## To-do item
Reproduce each line of the material exactly, minus any picture.

## Supplied data
*** Begin section ***
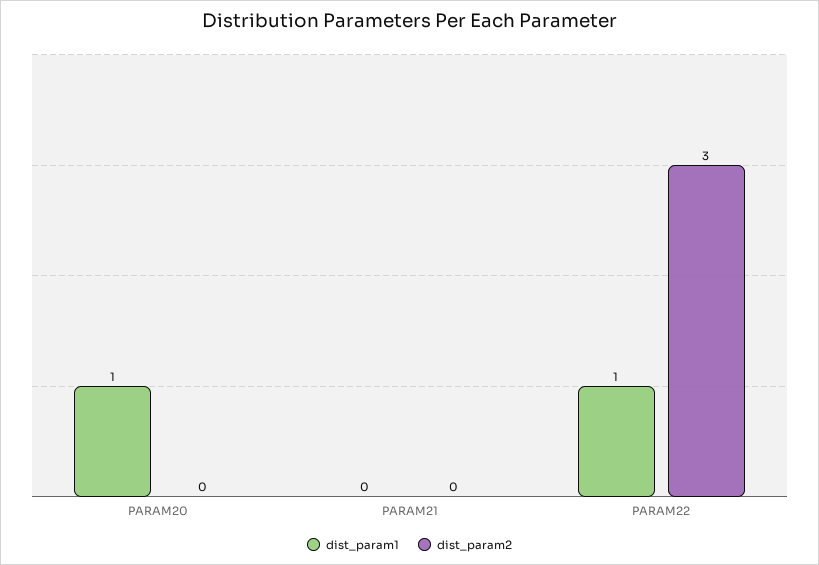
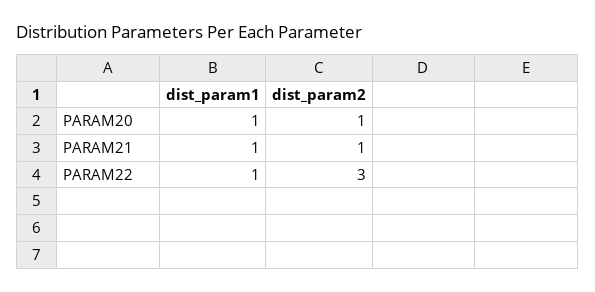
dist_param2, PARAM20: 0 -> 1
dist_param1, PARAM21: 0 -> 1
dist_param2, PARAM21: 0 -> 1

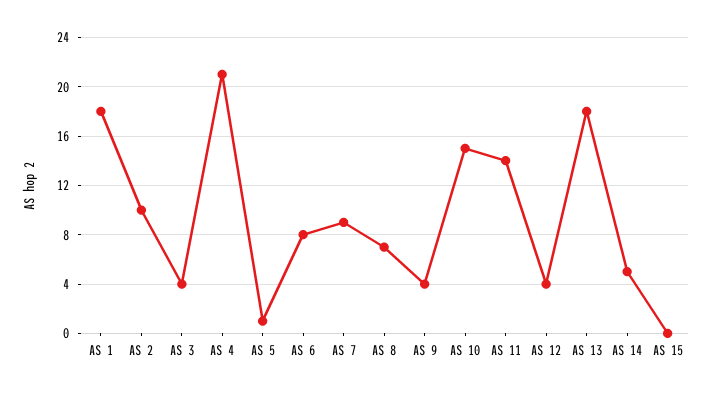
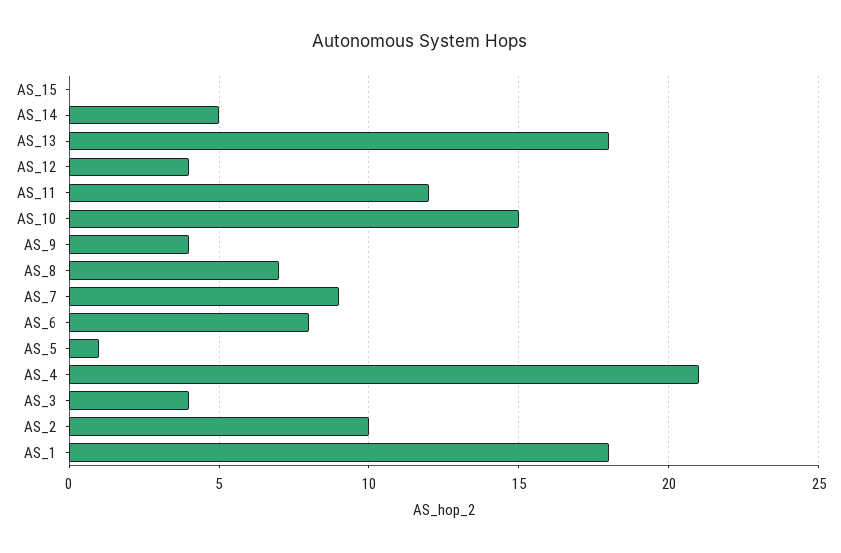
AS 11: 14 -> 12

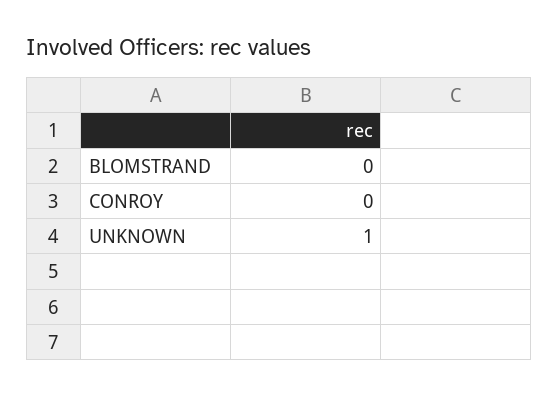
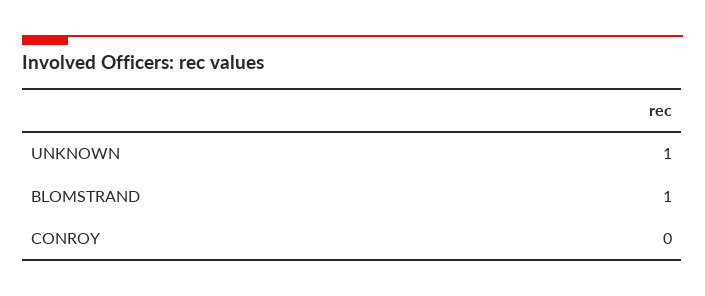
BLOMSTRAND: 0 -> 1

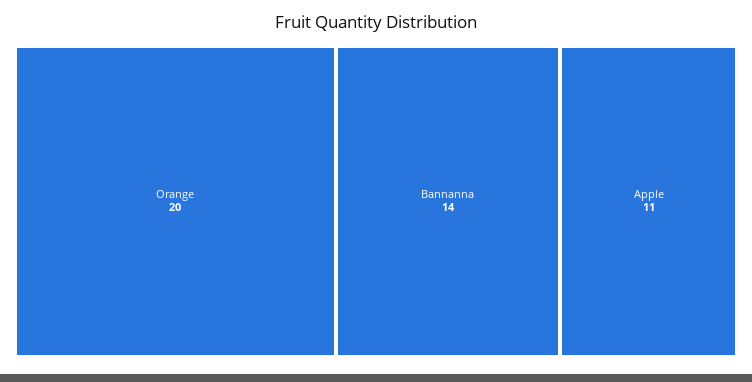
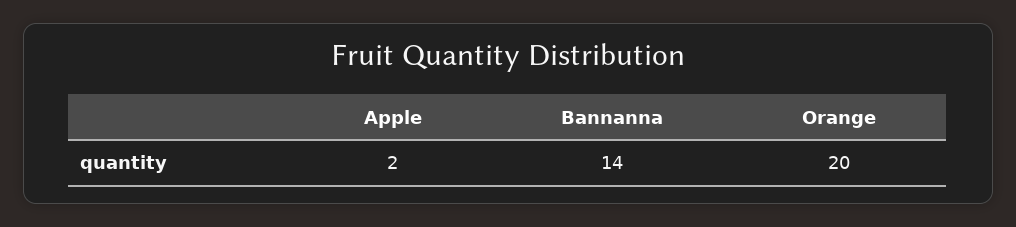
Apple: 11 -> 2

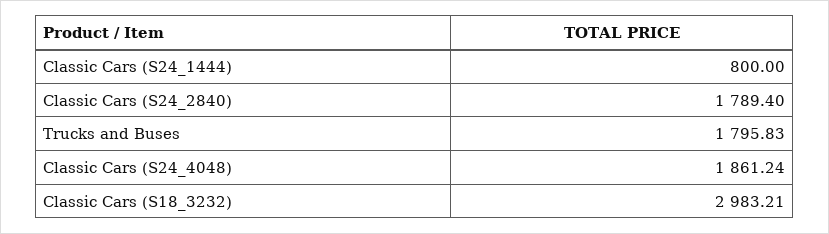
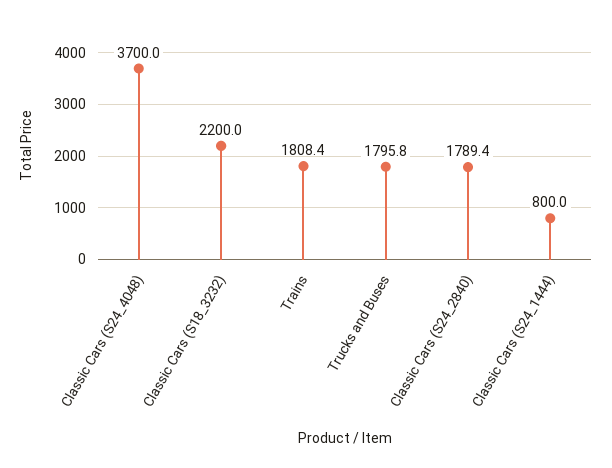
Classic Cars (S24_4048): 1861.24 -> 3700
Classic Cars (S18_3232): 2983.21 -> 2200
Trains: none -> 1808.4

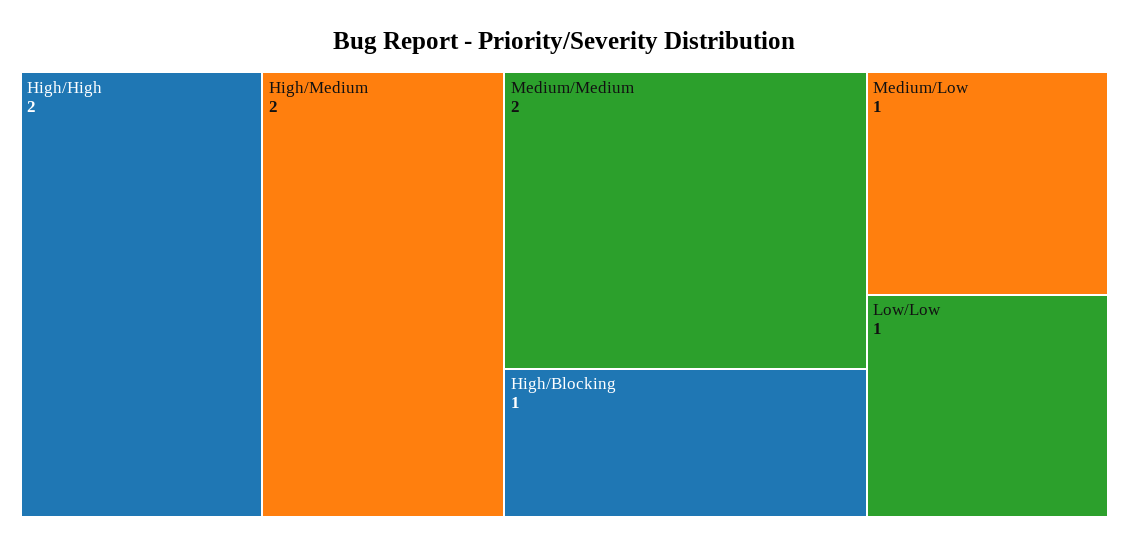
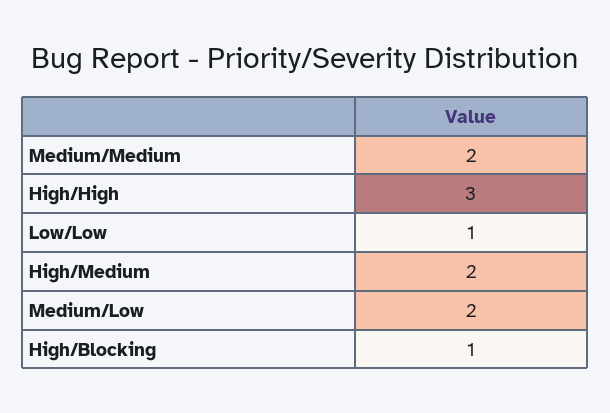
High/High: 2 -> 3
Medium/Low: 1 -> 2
*** End section ***
## Response to this task
dist_param2, PARAM20: 0 -> 1
dist_param1, PARAM21: 0 -> 1
dist_param2, PARAM21: 0 -> 1

AS 11: 14 -> 12

BLOMSTRAND: 0 -> 1

Apple: 11 -> 2

Classic Cars (S24_4048): 1861.24 -> 3700
Classic Cars (S18_3232): 2983.21 -> 2200
Trains: none -> 1808.4

High/High: 2 -> 3
Medium/Low: 1 -> 2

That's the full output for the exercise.